## Selected text:
We caught up with the brilliant and insightful Jess Engle a few weeks ago and have shared our conversation below.
Jess, thanks for joining us, excited to have you contributing your stories and insights. Can you talk to us about how you learned to do what you do?
I first began my lifelong lesson on being an artist when I was about four and my Nana gave me a box of colored pencils and put an apple in front of me on the kitchen table. For the next ten years I kept drawing apples and eventually my subject matter expanded to exotic birds, animals, plants, portraits and eventually to the hardest subject (for me) the abstract.
I am a kinesthetic learner, which means, I learn by just doing it. Even though I paint most days, I usually come into the studio feeling like I’ve forgotten everything I know. This is good. When I don’t have that beginner’s mind feeling and I think I know what I’m doing I get into trouble, because in the “knowing” there is no room for the life to come through.

Jess, love having you share your insights with us. Before we ask you more questions, maybe you can take a moment to introduce yourself to our readers who might have missed our earlier conversations?

## Dataset records:
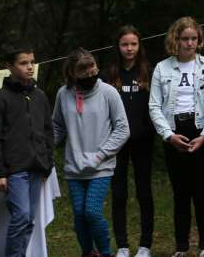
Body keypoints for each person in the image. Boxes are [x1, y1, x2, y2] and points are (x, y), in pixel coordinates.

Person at [149, 17, 204, 257]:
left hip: (200, 132)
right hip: (174, 131)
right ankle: (181, 248)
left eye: (193, 39)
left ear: (199, 41)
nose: (189, 43)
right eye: (185, 39)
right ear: (175, 40)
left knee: (201, 191)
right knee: (180, 192)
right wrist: (168, 135)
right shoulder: (162, 68)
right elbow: (154, 106)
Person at [53, 48, 130, 257]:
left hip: (101, 165)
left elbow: (123, 129)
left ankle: (105, 253)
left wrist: (100, 154)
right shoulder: (63, 94)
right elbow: (57, 126)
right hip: (74, 166)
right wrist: (42, 147)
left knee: (92, 212)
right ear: (72, 74)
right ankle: (88, 252)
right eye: (84, 73)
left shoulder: (108, 92)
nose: (90, 76)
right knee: (79, 215)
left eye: (93, 71)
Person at [0, 45, 53, 257]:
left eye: (32, 62)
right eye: (23, 63)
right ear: (10, 67)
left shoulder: (40, 96)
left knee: (29, 221)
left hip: (37, 167)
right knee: (22, 216)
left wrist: (47, 163)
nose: (30, 67)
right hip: (14, 169)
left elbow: (47, 131)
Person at [105, 26, 154, 257]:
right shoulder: (110, 73)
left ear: (139, 45)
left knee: (144, 192)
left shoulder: (147, 71)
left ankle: (145, 245)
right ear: (118, 46)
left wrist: (146, 130)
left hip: (143, 141)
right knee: (119, 193)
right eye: (125, 44)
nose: (129, 49)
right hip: (117, 143)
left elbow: (154, 106)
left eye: (133, 44)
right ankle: (123, 246)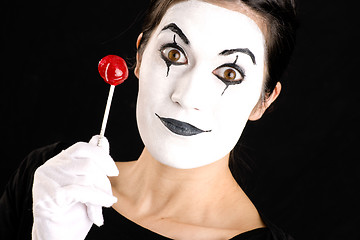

## Exercises to complete:
- A) In the Jess Engle interview, take the part between "I first began" and "to come through.", inclusive, and change "studio" to "garage" in it.
- B) Please condense the paragraph of the Jess Engle interview that opens with "I am a kinesthetic learner" into a short list that keeps its main facts.
- C) According to the Jess Engle interview, what did Nana set on the kitchen table along with giving a box of colored pencils?

## Expected results:
- A)
I first began my lifelong lesson on being an artist when I was about four and my Nana gave me a box of colored pencils and put an apple in front of me on the kitchen table. For the next ten years I kept drawing apples and eventually my subject matter expanded to exotic birds, animals, plants, portraits and eventually to the hardest subject (for me) the abstract.
I am a kinesthetic learner, which means, I learn by just doing it. Even though I paint most days, I usually come into the garage feeling like I’ve forgotten everything I know. This is good. When I don’t have that beginner’s mind feeling and I think I know what I’m doing I get into trouble, because in the “knowing” there is no room for the life to come through.

- B)
- I am a kinesthetic learner and learn by doing.
- Though I paint most days, I usually enter the studio feeling I've forgotten everything I know, and that is good.
- When I lose that beginner's mind and think I know what I'm doing, I get into trouble, because "knowing" leaves no room for the life to come through.

- C) An apple.